• _Problem description_:
Copy the lines of the items below word for word, starting at the beginning of the items and ending at the line that contains "zu unserem Betrieb", with both ends included. Leave the pictures out of your copy.
....
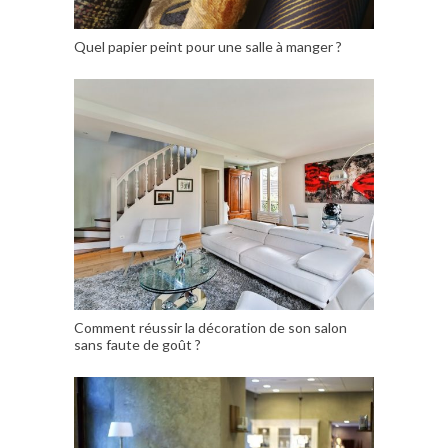
Quel papier peint pour une salle à manger ?
Comment réussir la décoration de son salon
sans faute de goût ?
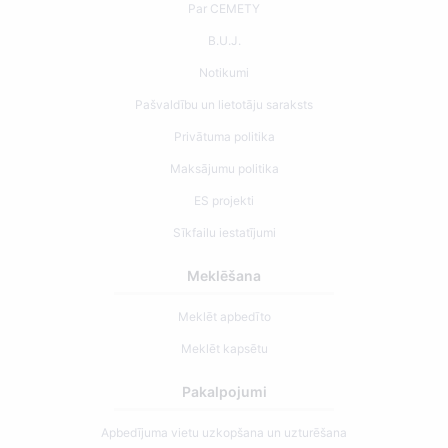
Par CEMETY
B.U.J.
Notikumi
Pašvaldību un lietotāju saraksts
Privātuma politika
Maksājumu politika
ES projekti
Sīkfailu iestatījumi
Meklēšana
Meklēt apbedīto
Meklēt kapsētu
Pakalpojumi
Apbedījuma vietu uzkopšana un uzturēšana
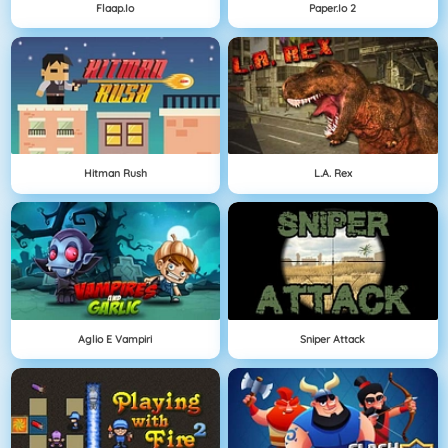
Flaap.io
Paper.io 2
Hitman Rush
L.A. Rex
Aglio E Vampiri
Sniper Attack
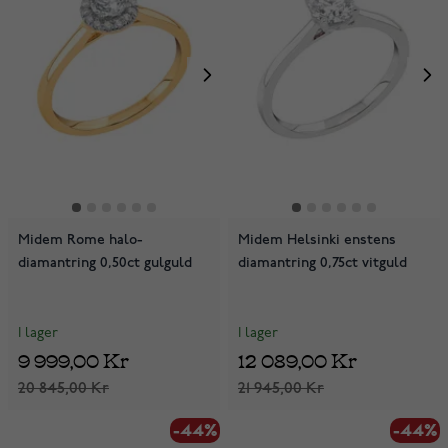
Midem Rome halo-
Midem Helsinki enstens
diamantring 0,50ct gulguld
diamantring 0,75ct vitguld
I lager
I lager
9 999,00 Kr
12 089,00 Kr
20 845,00 Kr
21 945,00 Kr
-44%
-44%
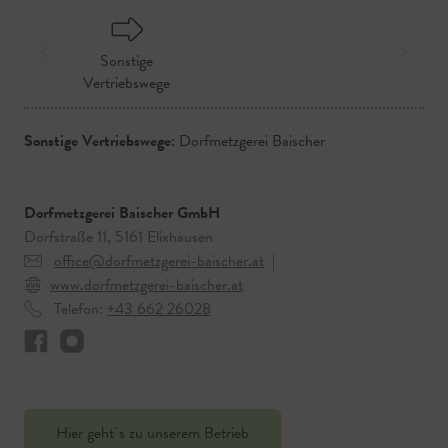
Sonstige
Vertriebswege
Sonstige Vertriebswege:
Dorfmetzgerei Baischer
Dorfmetzgerei Baischer GmbH
Dorfstraße 11, 5161 Elixhausen
office@dorfmetzgerei-baischer.at
|
www.dorfmetzgerei-baischer.at
Telefon:
+43 662 26028
Hier geht`s zu unserem Betrieb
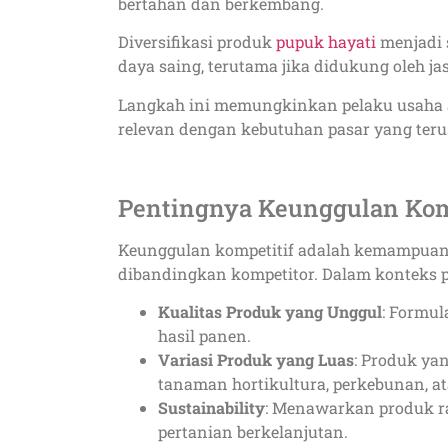
bertahan dan berkembang.
Diversifikasi produk
pupuk hayati
menjadi 
daya saing, terutama jika didukung oleh j
Langkah ini memungkinkan pelaku usaha a
relevan dengan kebutuhan pasar yang ter
Pentingnya Keunggulan Komp
Keunggulan kompetitif adalah kemampuan 
dibandingkan kompetitor. Dalam konteks p
Kualitas Produk yang Unggul
: Formul
hasil panen.
Variasi Produk yang Luas
: Produk ya
tanaman hortikultura, perkebunan, at
Sustainability
: Menawarkan produk 
pertanian berkelanjutan.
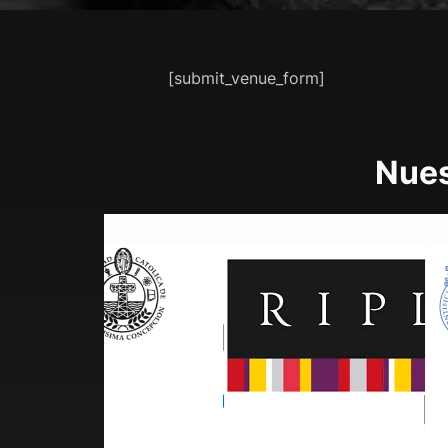
[submit_venue_form]
Nues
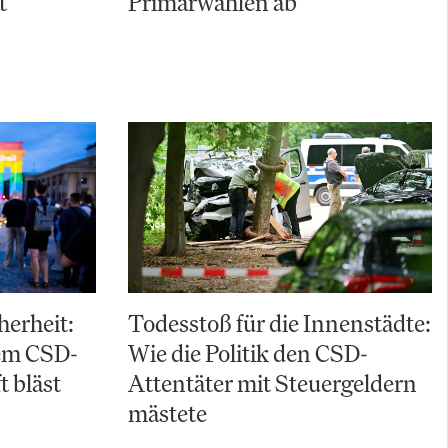
t
Primärwahlen ab
herheit:
Todesstoß für die Innenstädte:
em CSD-
Wie die Politik den CSD-
t bläst
Attentäter mit Steuergeldern
mästete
....
• _Solution below_:
Quel papier peint pour une salle à manger ?
Comment réussir la décoration de son salon
sans faute de goût ?
Par CEMETY
B.U.J.
Notikumi
Pašvaldību un lietotāju saraksts
Privātuma politika
Maksājumu politika
ES projekti
Sīkfailu iestatījumi
Meklēšana
Meklēt apbedīto
Meklēt kapsētu
Pakalpojumi
Apbedījuma vietu uzkopšana un uzturēšana
Flaap.io
Paper.io 2
Hitman Rush
L.A. Rex
Aglio E Vampiri
Sniper Attack
Midem Rome halo-
Midem Helsinki enstens
diamantring 0,50ct gulguld
diamantring 0,75ct vitguld
I lager
I lager
9 999,00 Kr
12 089,00 Kr
20 845,00 Kr
21 945,00 Kr
-44%
-44%
Sonstige
Vertriebswege
Sonstige Vertriebswege:
Dorfmetzgerei Baischer
Dorfmetzgerei Baischer GmbH
Dorfstraße 11, 5161 Elixhausen
office@dorfmetzgerei-baischer.at
|
www.dorfmetzgerei-baischer.at
Telefon:
+43 662 26028
Hier geht`s zu unserem Betrieb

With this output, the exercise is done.